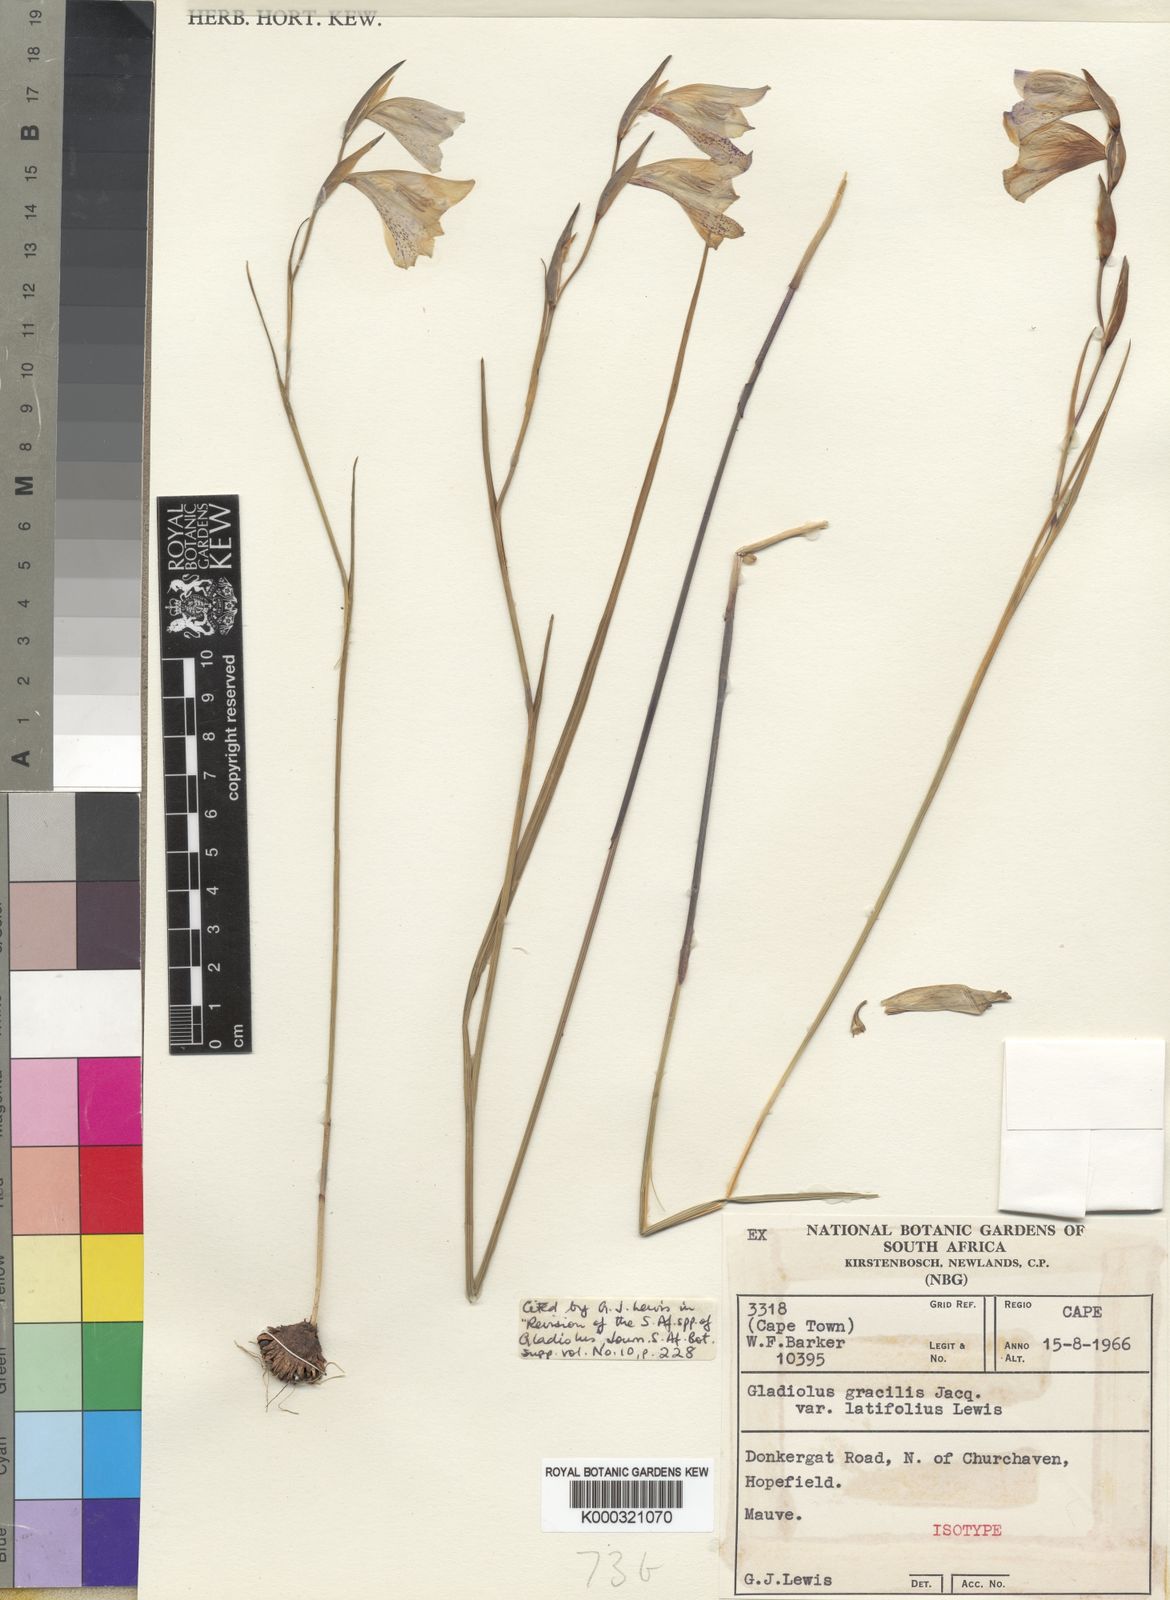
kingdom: Plantae
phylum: Tracheophyta
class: Liliopsida
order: Asparagales
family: Iridaceae
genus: Gladiolus
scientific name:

- [Petunjuk]:
Salin semua baris di atas tanpa mengubah apa pun, tetapi jangan sertakan gambarnya.

- [Penyelesaian Tugas]:
kingdom: Plantae
phylum: Tracheophyta
class: Liliopsida
order: Asparagales
family: Iridaceae
genus: Gladiolus
scientific name:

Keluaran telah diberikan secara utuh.